The violence reached the capital, Bangui, at the beginning of the month after almost a year of relative stability.
In that incident, 70 people were killed in clashes between security forces and armed militia, and thousands were displaced.
Ms. Rochdi said that UN troops had to intervene after Muslims were denied healthcare access.
The town of Bambari has also seen armed groups return, despite becoming a “safe haven for all communities” since last year, the UN official added.
The militia aimed to put pressure on the government to grant them an amnesty but this would be a “disaster” for the country, Ms. Rochdi insisted, before adding that efforts to prevent impunity had been stepped up and had resulted in a Special Criminal Court, which is due to start work in CAR next week.
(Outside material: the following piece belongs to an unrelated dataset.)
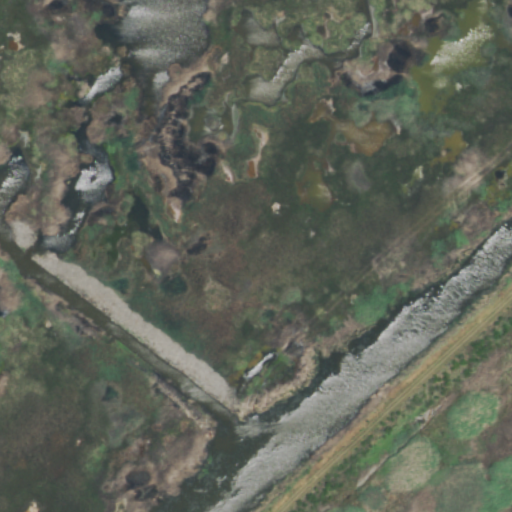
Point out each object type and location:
road: (394, 401)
Some of its “first clients” would be “high-profile leaders of armed groups,” Ms. Rochdi said, adding that CAR was one of the most dangerous places on earth for humanitarians, with six people killed this year and attacks on aid workers and looting happening on a “regular” basis.
Yet despite the instability and fact that funding levels in 2017 were only 40 per cent of what was requested, she maintained that it still made a substantial difference on the ground and had helped to prepare communities to withstand future shocks too.
It meant that more than one million people had access to water, that 7,000 tonnes of humanitarian assistance were delivered and more than 60,000 children were given an education.
In addition, the aid ensured that more than 70,000 farming families received a vital seed allocation, helping them to become more self-sufficient.
More than 17,000 children from six to 59 months suffering from severe acute malnutrition were also given support.
The most important thing was that the people of CAR had some sense that they had a future, Mrs Rochdi said, adding that humanitarian assistance “is making the difference between life and death”.
Aid is also “the best way for all of us to sustain peace in CAR”, she added, since the funding gave communities hope.